Objective: To assess the relationship between disease activity, measured by DAS28, and
radiographic progression, using X-Ray and US as tools to evaluate structural joint damage and residual
inflammation, in early RA patients.
Methods: Changes from baseline to week 52 in clinical variables and measures of radiographic progression
were compared between early RA patients who received anti-TNF biologic therapy (192 patients),
and those who received synthetic DMARD therapy (288 patients). Patients were stratified into: in remission, low
(LDA), moderate (MDA) and high (HDA) disease activity at 52-weeks of treatment according to DAS-28 score. Radiographic
progression was assessed both at baseline and at 52-weeks using modified Total Sharp Score (mTSS). In addition,
US scores for number of erosions, synovial hypertrophy and vascularity were recorded.
Results: Whilst there was no significant radiologic progression in the patients who achieved remission, whether treated
with synthetic DMARD or biologic therapy; on the other hand, there was a steady increase of joint damage in those who
did not achieve remission, mainly in those treated with synthetic DMARD and in favor of the biologic therapy. On comparing
the MSS scores at 52-weeks, the biologic therapy cohort who showed LDA (DAS-28: 2.6-3.1), MDA (DAS-28
score > 3.2-5.1) and HDA (>5.1) had significantly (p< 0.001) less number of erosions and joint space narrowing (P<
0.001) as well as US-GS and US-PD scores in comparison to the synthetic DMARD therapy cohort.
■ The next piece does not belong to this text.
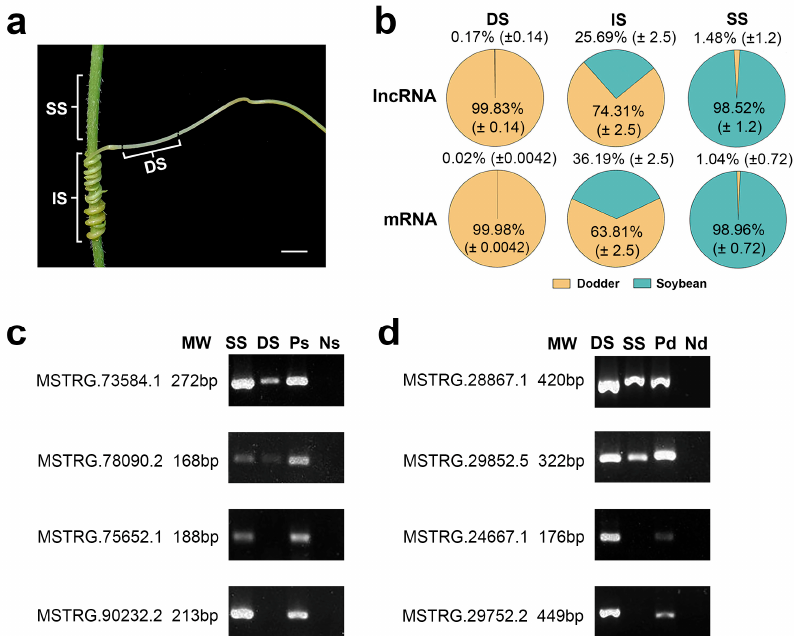
Figure 3. Transcript transfer in soybean–dodder parasitization systems: ( a ) Sequencing and analysis of three types of tissues, including the dodder stems (DS), interface stems (IS), and soybean stems (SS). Scale bars = 5 mm; ( b ) Pie charts illustrating the proportion of reads from foreign and native lncRNAs or mRNAs in each tissue. Calculations were based on the ratio of the reads mapped only to the foreign genome and total reads mapped to the foreign and native genomes. The values are the mean ± standard deviation of three replicates. DS, IS, and SS represent dodder stems, interface stems, and soybean stems, respectively; ( c ) RT-PCR confirmed the transfer of lncRNAs into the dodder for two soybean lncRNAs, MSTRG.73584.1 and MSTRG.78090.2; MSTRG.75652.1 and MSTRG.90232.2 were not detected in the dodder by RNA-seq. SS represents soybean stem; DS represents dodder stem; Ps represents positive control (soybean without dodder); Ns represents negative control (dodder not growing on soybean); ( d ) RT-PCR confirmed the transfer of lncRNAs into the host for two dodder lncRNAs, MSTRG.28867.1 and MSTRG.29852.5; MSTRG.24667.1 and MSTRG.29752.2 were not detected in soybean by RNA-seq. DS represents dodder stem; SS represents soybean stem; Pd represents positive control (dodder not growing on soybean); Nd represents negative control (soybean without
X-Ray and US parameters
showed a discriminating value regarding joint damage particularly in the patients who did not achieve remission,
with US parameter showing accurate 95% CI estimate.
Conclusion: Using US as a sensitive tool for joint affection assessment, the combination of biologic and DMARDs therapies
retards joint damage, independently of its effects on disease activity, contrasting synthetic DMARDs monotherapy.